Tessa frowned as they paused and allowed a trio of men with a deer slung on a spit to pass in front of them. They ducked their heads and murmured her title in deference, once they saw who she was. “I’ve thought of that,” she said, as they began walking again. “And the truth is, I don’t know what I’ll do. Try and close it, I suppose. Blood does the trick, and Rune’s given me a knife I keep on me at all times.”

Estrid snorted.

“What?”

“Nothing. Just you with a knife. Ready to spill your blood.”

Tessa had learned not to take that sort of comment as an insult, because it wasn’t meant as one. She’d even learned to enjoy surprising Estrid, and Northerners like her: there was a certain satisfaction in disproving people’s assumptions about you.

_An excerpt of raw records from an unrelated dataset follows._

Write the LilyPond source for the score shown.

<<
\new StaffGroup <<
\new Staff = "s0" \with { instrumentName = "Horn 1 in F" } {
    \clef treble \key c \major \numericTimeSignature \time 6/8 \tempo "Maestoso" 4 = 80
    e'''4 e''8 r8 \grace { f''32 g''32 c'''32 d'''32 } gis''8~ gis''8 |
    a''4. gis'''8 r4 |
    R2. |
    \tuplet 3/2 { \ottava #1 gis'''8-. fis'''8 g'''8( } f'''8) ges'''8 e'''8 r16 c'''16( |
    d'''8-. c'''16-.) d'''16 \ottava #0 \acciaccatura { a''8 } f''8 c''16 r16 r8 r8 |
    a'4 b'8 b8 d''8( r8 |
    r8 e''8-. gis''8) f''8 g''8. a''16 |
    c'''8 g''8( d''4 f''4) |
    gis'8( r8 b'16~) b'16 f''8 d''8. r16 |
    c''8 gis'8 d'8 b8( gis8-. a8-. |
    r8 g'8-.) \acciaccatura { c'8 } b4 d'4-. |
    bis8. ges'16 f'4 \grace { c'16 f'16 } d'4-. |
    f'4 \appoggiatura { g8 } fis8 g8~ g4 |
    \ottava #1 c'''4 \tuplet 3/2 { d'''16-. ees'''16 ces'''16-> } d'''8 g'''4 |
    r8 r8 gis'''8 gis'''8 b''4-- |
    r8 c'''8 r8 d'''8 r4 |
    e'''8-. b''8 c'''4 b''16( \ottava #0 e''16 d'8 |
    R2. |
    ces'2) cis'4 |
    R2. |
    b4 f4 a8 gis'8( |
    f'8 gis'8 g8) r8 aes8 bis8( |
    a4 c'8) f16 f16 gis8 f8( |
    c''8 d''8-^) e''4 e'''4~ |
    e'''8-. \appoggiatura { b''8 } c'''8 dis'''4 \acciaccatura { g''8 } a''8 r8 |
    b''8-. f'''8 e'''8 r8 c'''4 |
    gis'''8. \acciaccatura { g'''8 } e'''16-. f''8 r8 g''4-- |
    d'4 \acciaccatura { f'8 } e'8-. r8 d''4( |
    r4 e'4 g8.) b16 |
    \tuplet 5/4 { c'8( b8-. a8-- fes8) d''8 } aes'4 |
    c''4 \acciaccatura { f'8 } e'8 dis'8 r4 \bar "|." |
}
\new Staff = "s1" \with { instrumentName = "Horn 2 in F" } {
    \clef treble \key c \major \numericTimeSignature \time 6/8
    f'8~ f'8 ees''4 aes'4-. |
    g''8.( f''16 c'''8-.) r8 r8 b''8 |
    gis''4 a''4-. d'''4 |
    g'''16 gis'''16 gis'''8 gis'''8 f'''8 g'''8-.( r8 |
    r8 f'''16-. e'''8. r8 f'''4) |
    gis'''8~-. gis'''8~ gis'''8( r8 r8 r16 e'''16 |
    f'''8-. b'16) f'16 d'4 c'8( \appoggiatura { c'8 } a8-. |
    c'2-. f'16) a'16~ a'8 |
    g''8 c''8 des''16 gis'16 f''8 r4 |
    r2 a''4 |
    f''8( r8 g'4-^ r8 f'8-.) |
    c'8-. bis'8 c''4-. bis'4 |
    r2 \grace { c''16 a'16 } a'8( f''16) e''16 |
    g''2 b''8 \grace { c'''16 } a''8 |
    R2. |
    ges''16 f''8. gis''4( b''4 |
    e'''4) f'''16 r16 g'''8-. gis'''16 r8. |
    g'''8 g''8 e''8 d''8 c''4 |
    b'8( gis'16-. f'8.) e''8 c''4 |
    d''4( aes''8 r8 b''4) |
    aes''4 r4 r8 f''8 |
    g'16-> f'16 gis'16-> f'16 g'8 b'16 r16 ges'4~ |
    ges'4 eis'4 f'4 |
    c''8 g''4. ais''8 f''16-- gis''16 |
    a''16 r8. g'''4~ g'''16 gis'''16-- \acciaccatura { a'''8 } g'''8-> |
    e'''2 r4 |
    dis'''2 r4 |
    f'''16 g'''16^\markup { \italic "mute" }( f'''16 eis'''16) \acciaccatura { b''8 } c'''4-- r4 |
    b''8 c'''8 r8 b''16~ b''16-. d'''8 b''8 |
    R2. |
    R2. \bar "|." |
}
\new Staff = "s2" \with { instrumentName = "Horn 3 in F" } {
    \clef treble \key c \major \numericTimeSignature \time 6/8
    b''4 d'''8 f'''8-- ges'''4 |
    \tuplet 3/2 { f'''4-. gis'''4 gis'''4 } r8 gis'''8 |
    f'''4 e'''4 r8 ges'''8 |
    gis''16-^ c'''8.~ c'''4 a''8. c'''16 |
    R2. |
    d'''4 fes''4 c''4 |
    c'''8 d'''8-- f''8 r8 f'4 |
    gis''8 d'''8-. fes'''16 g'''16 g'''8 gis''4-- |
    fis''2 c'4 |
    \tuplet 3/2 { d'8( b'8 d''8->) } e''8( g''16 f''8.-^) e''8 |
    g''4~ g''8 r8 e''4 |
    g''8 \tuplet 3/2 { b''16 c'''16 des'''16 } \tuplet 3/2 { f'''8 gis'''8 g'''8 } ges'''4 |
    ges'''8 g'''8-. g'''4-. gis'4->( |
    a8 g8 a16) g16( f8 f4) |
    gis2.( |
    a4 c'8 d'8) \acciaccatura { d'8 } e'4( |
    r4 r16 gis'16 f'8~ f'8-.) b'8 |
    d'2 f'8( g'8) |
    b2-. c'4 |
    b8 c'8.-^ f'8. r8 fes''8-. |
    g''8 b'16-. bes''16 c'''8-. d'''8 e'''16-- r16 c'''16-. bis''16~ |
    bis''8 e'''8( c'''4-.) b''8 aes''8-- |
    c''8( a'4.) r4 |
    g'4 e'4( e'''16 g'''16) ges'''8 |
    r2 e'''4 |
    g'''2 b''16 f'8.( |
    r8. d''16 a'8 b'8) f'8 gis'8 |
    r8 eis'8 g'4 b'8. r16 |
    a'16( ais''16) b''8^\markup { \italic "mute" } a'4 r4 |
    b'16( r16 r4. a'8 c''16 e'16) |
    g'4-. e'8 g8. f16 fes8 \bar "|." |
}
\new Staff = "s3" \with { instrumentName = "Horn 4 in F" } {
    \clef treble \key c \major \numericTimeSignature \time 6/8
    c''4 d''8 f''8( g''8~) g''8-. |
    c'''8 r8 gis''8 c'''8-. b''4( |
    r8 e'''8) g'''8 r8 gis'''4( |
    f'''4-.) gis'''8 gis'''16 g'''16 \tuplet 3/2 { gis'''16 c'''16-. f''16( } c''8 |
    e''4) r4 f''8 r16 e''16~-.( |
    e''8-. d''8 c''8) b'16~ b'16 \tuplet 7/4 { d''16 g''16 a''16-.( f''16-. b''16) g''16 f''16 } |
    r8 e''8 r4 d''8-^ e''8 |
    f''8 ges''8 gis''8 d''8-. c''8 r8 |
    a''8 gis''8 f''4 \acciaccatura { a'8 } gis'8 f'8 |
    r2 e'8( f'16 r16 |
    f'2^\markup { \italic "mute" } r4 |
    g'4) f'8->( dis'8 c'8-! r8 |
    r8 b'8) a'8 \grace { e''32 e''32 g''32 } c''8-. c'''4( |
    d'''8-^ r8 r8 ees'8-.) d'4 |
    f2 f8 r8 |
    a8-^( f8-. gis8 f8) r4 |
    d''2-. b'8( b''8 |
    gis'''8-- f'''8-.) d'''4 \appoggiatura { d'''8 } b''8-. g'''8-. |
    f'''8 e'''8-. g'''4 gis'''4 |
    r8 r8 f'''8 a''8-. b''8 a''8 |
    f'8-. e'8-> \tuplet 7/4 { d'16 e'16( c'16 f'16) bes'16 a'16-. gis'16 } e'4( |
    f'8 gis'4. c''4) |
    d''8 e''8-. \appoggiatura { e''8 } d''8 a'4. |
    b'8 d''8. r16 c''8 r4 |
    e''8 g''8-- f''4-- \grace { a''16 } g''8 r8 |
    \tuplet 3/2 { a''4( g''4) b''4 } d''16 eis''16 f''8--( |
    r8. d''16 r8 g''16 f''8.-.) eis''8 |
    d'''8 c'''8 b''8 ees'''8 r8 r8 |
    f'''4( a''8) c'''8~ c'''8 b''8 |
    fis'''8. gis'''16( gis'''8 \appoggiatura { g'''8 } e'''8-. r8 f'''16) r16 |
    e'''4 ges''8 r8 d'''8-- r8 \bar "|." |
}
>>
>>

Náli’s tents were set a little apart from the others, the plain gray and white of his house colors, his skull banner affixed to the central of three, set in a horseshoe-shape around a fire. All of his Dead Guards wore the same tunic, and boots, and sword belt, and cloak, wore their hair in the same style, with shaved sides and a single, tight plait down the center of the skull that hung down to mid-back behind. She’d learned their faces and names, though, and knew that it was Klemens who sat in front of the lord’s tent, and Einrih who was breaking sticks into smaller pieces and feeding them into the fire.

Klemens glanced up from the knife he was sharpening, hands stilling, and said, “Ah. You’re early, your grace.”

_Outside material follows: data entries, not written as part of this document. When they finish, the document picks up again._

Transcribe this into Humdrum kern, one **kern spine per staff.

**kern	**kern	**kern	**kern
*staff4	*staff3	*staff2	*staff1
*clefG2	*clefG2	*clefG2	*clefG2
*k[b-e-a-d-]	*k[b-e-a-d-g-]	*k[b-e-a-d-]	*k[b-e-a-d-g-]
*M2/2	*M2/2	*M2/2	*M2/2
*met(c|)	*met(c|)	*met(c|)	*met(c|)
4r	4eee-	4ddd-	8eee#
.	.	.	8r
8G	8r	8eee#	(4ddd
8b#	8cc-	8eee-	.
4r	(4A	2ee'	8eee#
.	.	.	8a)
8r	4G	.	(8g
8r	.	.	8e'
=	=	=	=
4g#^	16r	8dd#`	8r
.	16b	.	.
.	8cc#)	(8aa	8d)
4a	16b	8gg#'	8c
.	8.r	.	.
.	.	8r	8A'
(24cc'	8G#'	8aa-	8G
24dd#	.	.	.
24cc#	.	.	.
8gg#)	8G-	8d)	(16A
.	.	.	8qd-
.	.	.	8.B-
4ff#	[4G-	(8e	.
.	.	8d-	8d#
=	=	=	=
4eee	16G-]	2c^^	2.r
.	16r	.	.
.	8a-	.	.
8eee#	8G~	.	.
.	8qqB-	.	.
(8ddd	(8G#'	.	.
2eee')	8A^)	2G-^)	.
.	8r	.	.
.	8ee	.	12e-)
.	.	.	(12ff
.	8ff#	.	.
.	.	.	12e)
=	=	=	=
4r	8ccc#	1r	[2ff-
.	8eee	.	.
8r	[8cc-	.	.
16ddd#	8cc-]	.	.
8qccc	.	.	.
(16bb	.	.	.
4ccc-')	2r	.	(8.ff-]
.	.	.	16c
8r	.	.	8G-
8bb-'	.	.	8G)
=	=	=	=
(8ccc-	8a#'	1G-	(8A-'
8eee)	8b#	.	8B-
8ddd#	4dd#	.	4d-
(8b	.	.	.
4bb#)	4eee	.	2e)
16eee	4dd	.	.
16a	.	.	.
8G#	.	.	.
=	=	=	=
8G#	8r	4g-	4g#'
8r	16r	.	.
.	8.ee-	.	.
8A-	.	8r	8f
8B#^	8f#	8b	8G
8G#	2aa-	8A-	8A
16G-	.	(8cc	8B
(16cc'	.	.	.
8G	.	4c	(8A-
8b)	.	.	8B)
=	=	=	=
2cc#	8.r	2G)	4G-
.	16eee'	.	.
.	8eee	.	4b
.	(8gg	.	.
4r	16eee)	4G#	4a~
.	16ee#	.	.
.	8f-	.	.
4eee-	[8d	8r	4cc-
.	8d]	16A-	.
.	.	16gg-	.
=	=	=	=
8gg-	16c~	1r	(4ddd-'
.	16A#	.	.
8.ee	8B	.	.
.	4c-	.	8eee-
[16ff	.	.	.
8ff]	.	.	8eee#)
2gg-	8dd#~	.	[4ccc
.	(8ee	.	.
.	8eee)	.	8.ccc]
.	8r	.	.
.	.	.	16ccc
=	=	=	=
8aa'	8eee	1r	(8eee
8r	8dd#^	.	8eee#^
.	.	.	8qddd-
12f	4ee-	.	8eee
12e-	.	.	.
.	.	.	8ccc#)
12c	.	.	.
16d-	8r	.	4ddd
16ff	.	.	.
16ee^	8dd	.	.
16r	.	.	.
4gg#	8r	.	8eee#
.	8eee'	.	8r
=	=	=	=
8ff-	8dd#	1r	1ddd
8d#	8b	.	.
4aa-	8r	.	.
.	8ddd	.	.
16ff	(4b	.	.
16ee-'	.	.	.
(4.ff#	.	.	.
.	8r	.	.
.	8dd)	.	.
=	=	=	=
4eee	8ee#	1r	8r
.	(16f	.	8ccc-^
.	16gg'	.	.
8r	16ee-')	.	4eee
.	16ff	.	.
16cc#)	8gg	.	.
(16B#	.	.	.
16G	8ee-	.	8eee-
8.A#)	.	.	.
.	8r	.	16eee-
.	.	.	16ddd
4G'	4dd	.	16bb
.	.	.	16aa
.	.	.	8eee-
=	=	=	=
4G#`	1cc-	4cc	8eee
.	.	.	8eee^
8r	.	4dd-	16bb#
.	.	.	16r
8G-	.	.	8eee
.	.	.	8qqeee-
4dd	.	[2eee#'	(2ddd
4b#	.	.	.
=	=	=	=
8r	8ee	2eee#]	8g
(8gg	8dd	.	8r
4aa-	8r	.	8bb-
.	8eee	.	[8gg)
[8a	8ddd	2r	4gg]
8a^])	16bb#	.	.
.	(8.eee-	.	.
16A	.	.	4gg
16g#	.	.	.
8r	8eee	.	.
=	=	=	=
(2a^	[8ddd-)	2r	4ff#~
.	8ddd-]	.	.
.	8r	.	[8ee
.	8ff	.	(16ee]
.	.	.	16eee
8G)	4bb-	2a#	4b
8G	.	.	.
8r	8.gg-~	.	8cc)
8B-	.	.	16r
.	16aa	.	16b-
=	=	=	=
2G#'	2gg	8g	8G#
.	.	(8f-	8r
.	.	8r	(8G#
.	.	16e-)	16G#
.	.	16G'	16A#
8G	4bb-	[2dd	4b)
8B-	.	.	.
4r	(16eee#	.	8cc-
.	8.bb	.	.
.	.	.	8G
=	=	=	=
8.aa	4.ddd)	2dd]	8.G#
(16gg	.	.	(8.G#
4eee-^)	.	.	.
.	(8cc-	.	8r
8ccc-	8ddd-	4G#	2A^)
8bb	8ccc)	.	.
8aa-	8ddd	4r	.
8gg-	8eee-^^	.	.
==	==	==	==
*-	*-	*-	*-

Her smile froze on her lips, and she pulled up opposite the fire. “Is that a problem?”

A muffled, indistinguishable sound, and a rustling of the tent flap behind Klemens’s back left him exchanging mildly amused looks with Einrih, who shook his head.

“No,” Klemens said, and went back to his knife. Over his shoulder, he called, too loudly, “Princess Tessa here to see you, my lord.”

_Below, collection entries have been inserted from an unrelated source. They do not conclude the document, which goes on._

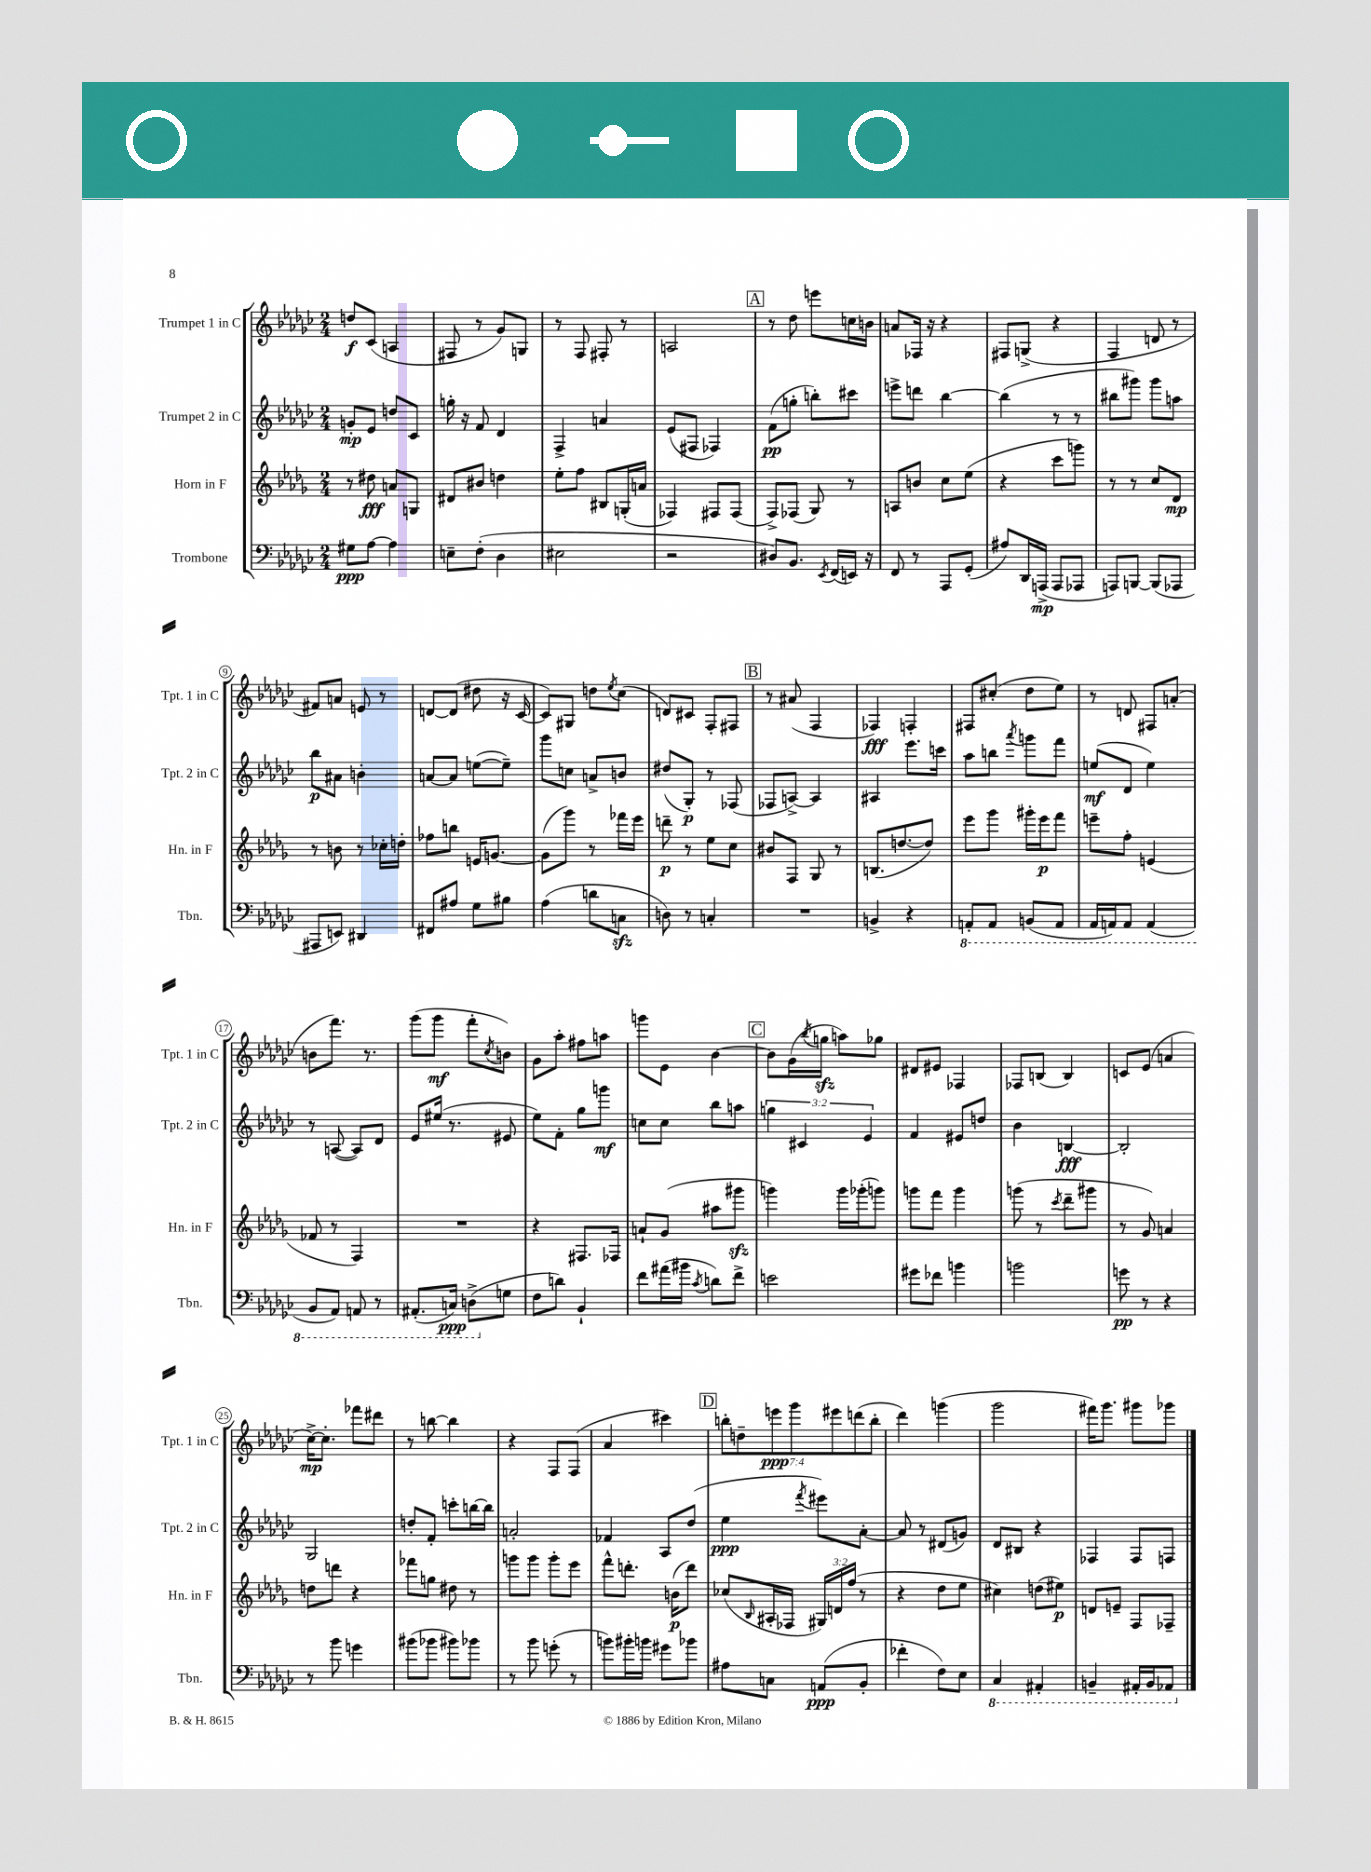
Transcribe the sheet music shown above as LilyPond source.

<<
\new StaffGroup <<
\new Staff = "s0" \with { instrumentName = "Trumpet 1 in C" shortInstrumentName = "Tpt. 1 in C" } {
    \clef treble \key ges \major \numericTimeSignature \time 2/4 \override Staff.TupletNumber.text = #tuplet-number::calc-fraction-text
    d''8\f ces'8( a4 |
    fis8 r8 ges'8) g8 |
    r8 f8 fis8-. r8 |
    a2 |
    \mark \markup { \box "A" } r8 des''8 e'''8 c''16 b'16 |
    a'8 fes16 r16 r4 |
    fis8 g8->( r4 |
    f4 d'8 r8 |
    fis'8) a'8 e'8 r8 |
    d'8~ d'8( dis''8 r16 ces'16~ |
    ces'8) gis8 d''8 \acciaccatura { ees''8 } ces''8( |
    d'8) cis'8 f8-. fis8 |
    \mark \markup { \box "B" } r8 ais'8( f4 |
    fes4\fff) f4-. |
    fis8 cis''8-.( des''8 ees''8) |
    r8 d'8 fis8 a'8-.( |
    b'8 f'''8.) r8. |
    ges'''8( ges'''8\mf f'''8-. \acciaccatura { ces''8 } b'8) |
    ges'8 aes''8-. fis''8 a''8 |
    g'''8 ees'8 bes'4~ |
    \mark \markup { \box "C" } bes'8 ges'16( \acciaccatura { bes''8 } g''16\sfz a''8) ges''8 |
    dis'8 eis'8 fes4 |
    fes8 b8( b4) |
    c'8 ees'8( a'4 |
    ces''16~->\mp) ces''8.-. fes'''8 dis'''8 |
    r8 b''8~ b''4 |
    r4 f8 f8( |
    aes'4 cis'''4) |
    \mark \markup { \box "D" } \tuplet 7/4 { b''8-. d''8-- e'''8\ppp ges'''8 eis'''8 d'''8( b''8-. } |
    des'''4) g'''4( |
    ges'''2 |
    fis'''16) ges'''8. gis'''8 ges'''8 \bar "|." |
}
\new Staff = "s1" \with { instrumentName = "Trumpet 2 in C" shortInstrumentName = "Tpt. 2 in C" } {
    \clef treble \key ges \major \numericTimeSignature \time 2/4 \override Staff.TupletNumber.text = #tuplet-number::calc-fraction-text
    g'8-.\mp ees'8 d''8 ces'8 |
    g''16-. r16 f'8 des'4 |
    f4-> a'4 |
    ees'8( fis8 fes4) |
    \mark \markup { \box "A" } f'8\pp( g''8-. b''8-.) cis'''8 |
    e'''8-> d'''8 bes''4~ |
    bes''4( r8 r8 |
    bis''8 gis'''8) gis'''8 a''8 |
    bes''8\p ais'8 b'4-. |
    a'8~ a'8 e''8~( e''8--) |
    ges'''8 c''8 a'8-> b'8 |
    dis''8( ges8-.\p) r8 fes8( |
    \mark \markup { \box "B" } fes8 a8~->) a4 |
    ais4 ees'''8. c'''16 |
    aes''8 b''8 \acciaccatura { aes'''8 } g'''8 f'''8 |
    e''8\mf( des'8 e''4) |
    r8 a8~( a8) des'8 |
    ees'8 eis''16( r8. eis'8 |
    ees''8) f'8-. ges''8 g'''8\mf |
    c''8 c''8 bes''8 a''8 |
    \mark \markup { \box "C" } \tuplet 3/2 { g''4 cis'4 ees'4 } |
    f'4 eis'8 d''8 |
    bes'4 b4~\fff |
    b2-. |
    ges2 |
    d''8-. f'8-. c'''8-. b''16~ b''16 |
    a'2-. |
    fes'4 aes8 des''8( |
    \mark \markup { \box "D" } ees''4\ppp \acciaccatura { f'''8 } eis'''8) aes'8~-. |
    aes'8 r8 dis'8( g'8) |
    des'8 bis8 r4 |
    fes4 fes8 f8 \bar "|." |
}
\new Staff = "s2" \with { instrumentName = "Horn in F" shortInstrumentName = "Hn. in F" } {
    \clef treble \key des \major \numericTimeSignature \time 2/4 \override Staff.TupletNumber.text = #tuplet-number::calc-fraction-text
    r8 dis''8\fff a'8 g8 |
    dis'8 bis'8 d''4 |
    ees''8-. f''8 bis8 g16-.( a'16 |
    fes4) fis8 fis8( |
    \mark \markup { \box "A" } f8->) fes8( ges8) r8 |
    a8 b'8 c''8 ees''8( |
    r4 c'''8 g'''8) |
    r8 r8 c''8 des'8\mp |
    r8 b'8 r8 ces''16-. d''16-. |
    fes''8 b''8 e'16 g'8.~ |
    g'8( ges'''8) r8 fes'''16 ees'''16 |
    d'''8--\p r8 ees''8 c''8 |
    \mark \markup { \box "B" } bis'8 f8 ges8 r8 |
    b8.( d''8.~ d''8) |
    ees'''8 ges'''8 gis'''16-. ees'''16\p f'''8 |
    e'''8-- f''8-. e'4( |
    fes'8 r8 f4) |
    R2 |
    r4 fis8. fes16 |
    a'8-! ges'8( ais''8 gis'''8\sfz |
    \mark \markup { \box "C" } g'''4) g'''16 ges'''16-.( g'''8) |
    g'''8 f'''8 g'''4 |
    g'''8( r8 \acciaccatura { c'''8 } des'''8-- gis'''8 |
    r8 ges'8) a'4 |
    d''8 d'''8 r4 |
    fes'''8 g''8 dis''8 r8 |
    g'''8 g'''8 g'''8-. ees'''8 |
    f'''8-^ d'''8.-. b'16\p( d'''8) |
    \mark \markup { \box "D" } ces''8( \grace { bes16 } ais16-. fes16 \tuplet 3/2 { gis16) d'16 f''16( } r8 |
    r4 des''8 ees''8 |
    cis''4) d''8( eis''8\p) |
    d'8 e'8-- f8 fes8-- \bar "|." |
}
\new Staff = "s3" \with { instrumentName = "Trombone" shortInstrumentName = "Tbn." } {
    \clef bass \key ges \major \numericTimeSignature \time 2/4
    gis8\ppp aes8~ aes4 |
    e8-- f8-.( des4 |
    eis2 |
    r2 |
    \mark \markup { \box "A" } dis8) bes,8. \acciaccatura { ees,8 } f,16( e,16) r16 |
    f,8 r8 aes,,8 ges,8-.( |
    ais8) des,16 a,,16->\mp( a,,8 aes,,8 |
    a,,8) b,,8~ b,,8( aes,,8 |
    ais,,8 e,8) dis,4 |
    fis,8 ais8 ges8 bis8 |
    aes4( d'8 c8\sfz |
    d8) r8 c4-. |
    \mark \markup { \box "B" } R2 |
    b,4-> r4 |
    \ottava #-1 a,,8-. a,,8 b,,8( a,,8 |
    aes,,16 a,,16) a,,8 a,,4( |
    bes,,8 aes,,8) a,,8 r8 |
    ais,,8.-.( c,16\ppp) d,8->( \ottava #0 g8 |
    f8 d'8) bes,4-! |
    f'8 ais'16( bis'16 \acciaccatura { ces'8 } d'8) f'8-> |
    \mark \markup { \box "C" } e'2 |
    gis'8 fes'8 b'4 |
    b'2 |
    g'8\pp r8 r4 |
    r8 bes'8 g'4 |
    bis'8( bes'8 bis'8) bes'8 |
    r8 bes'8 g'8-.( r8 |
    b'8) bis'16-. b'16 gis'8 bes'8 |
    \mark \markup { \box "D" } ais8 c8 a,8\ppp( bes,8-. |
    fes'4-. f8) ees8 |
    \ottava #-1 ces,4 ais,,4-. |
    b,,4-- ais,,16-. b,,16 aes,,8 \ottava #0 \bar "|." |
}
>>
>>
\layout { \context { \Score \override BarNumber.stencil = #(make-stencil-circler 0.1 0.3 ly:text-interface::print) } }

“Shit!” That was Mattias’s voice.

Followed by a loud, put-upon sigh from Náli. “Fine. One moment,” the Corpse Lord called.

Estrid’s nose wrinkled. “Really? We’ve been in camp an hour? It’s only just now gone dark!”

Klemens shrugged.

A beat later, Tessa realized what they were implying, and her face heated.

Estrid chuckled, and elbowed her. “Married and still blushing?”

“Shut up.”

Both men grinned.

“You can shut up, too,” she said, effect ruined by the wobble in her voice.

Estrid laughed.

The tent flap lifted aside, and Mattias ducked out. His normally-tidy braid was fraying, little wisps poking up at odd angles atop his head. His face was flushed, and his tunic half-laced. Because Estrid was right, and Tessa was married, she knew well the reason a man might be pink-cheeked and hastily-dressed. It was a look she found charming and alluring on Rune – embarrassing on someone else.

“Your grace,” Mattias greeted, a trifle breathless. “My lady.” He held the flap aside and gestured. “Won’t you come in?”

Tessa wanted to hesitate – it felt wrong to enter a place where two people had just been…doing what two people did together, alone in a tent – but in the spirit of becoming more Northern, she nodded and ducked inside.

Inside, a small coal brazier had created a curtain of heat that enveloped her – and which heightened the scents of fresh sweat and sex. She fought not to make a face, and instead focused her attention on Náli – which didn’t really dispel her acute knowledge of what had occurred in here moments before.

He sat cross-legged – bare-legged – on a rumpled heap of furs, wearing a loose gray shirt with a white wolf fur draped across his shoulders. His hair was loose, pale face flushed, though his expression completely composed, as though he wasn’t barefooted and gleaming with sweat.

“Ah,” he said, and sipped from a steaming pewter mug. The scent of lavender wafted from it, once she was seated beside him, and its rich, floral smell covered some of the sex musk. “You’re early.”